From: Michael Ellerman <mpe@ellerman.id.au>
To: Jan Stancek <jstancek@redhat.com>, CKI Project <cki-project@redhat.com>
Cc: Linux Stable maillist <stable@vger.kernel.org>,
Memory Management <mm-qe@redhat.com>,
LTP Mailing List <ltp@lists.linux.it>,
linuxppc-dev@lists.ozlabs.org
Subject: Re: ❌ FAIL: Test report for kernel 5.3.13-3b5f971.cki (stable-queue)
Date: Mon, 02 Dec 2019 16:46:40 +1100 [thread overview]
Message-ID: <8736e3ffen.fsf@mpe.ellerman.id.au> (raw)
In-Reply-To: <1738119916.14437244.1575151003345.JavaMail.zimbra@redhat.com>
Hi Jan,
Jan Stancek <jstancek@redhat.com> writes:
> ----- Original Message -----
>>
>> Hello,
>>
>> We ran automated tests on a recent commit from this kernel tree:
>>
>> Kernel repo:
>> git://git.kernel.org/pub/scm/linux/kernel/git/stable/stable-queue.git
>> Commit: 3b5f97139acc - KVM: PPC: Book3S HV: Flush link stack on
>> guest exit to host kernel
I can't find this commit, I assume it's roughly the same as:
https://git.kernel.org/pub/scm/linux/kernel/git/stable/linux-stable-rc.git/commit/?h=linux-5.3.y&id=0815f75f90178bc7e1933cf0d0c818b5f3f5a20c
>> The results of these automated tests are provided below.
>>
>> Overall result: FAILED (see details below)
>> Merge: OK
>> Compile: OK
>> Tests: FAILED
>>
>> All kernel binaries, config files, and logs are available for download here:
>>
>> https://artifacts.cki-project.org/pipelines/314344
>>
>> One or more kernel tests failed:
>>
>> ppc64le:
>> ❌ LTP
>
> I suspect kernel bug.
Looks that way, but I can't reproduce it on a machine here.
I have the same CPU revision and am booting the exact kernel binary &
modules linked above.
> There were couple of 'math' runtest related failures in recent couple days.
> In all cases, some data file used by test was missing.

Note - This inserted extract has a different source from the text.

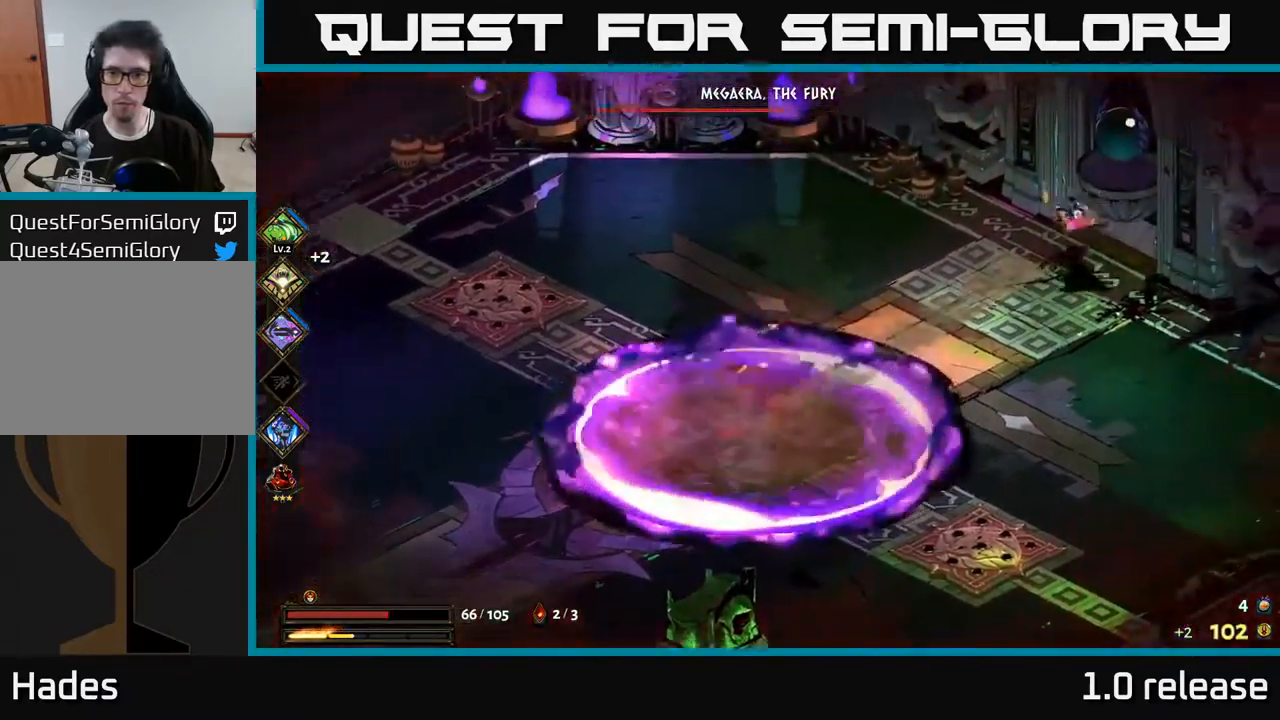
{"buttons": ["A"], "left_stick": "right", "right_stick": "center", "events": [[83, "A", "up"], [133, "B", "down"], [216, "B", "up"], [466, "A", "down"]]}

Presumably because
> binary that generates it crashed.
>
> I managed to reproduce one failure with this CKI build, which I believe
> is the same problem.
>
> We crash early during load, before any LTP code runs:
>
> (gdb) r
> Starting program: /mnt/testarea/ltp/testcases/bin/genasin
What is this /mnt/testarea? Looks like it's setup by some of the beaker
scripts or something?
I'm running LTP out of /home, which is ext4 directly on disk.
I tried getting the tests-beaker stuff working on my machine, but I
couldn't find all the libraries and so on it requires.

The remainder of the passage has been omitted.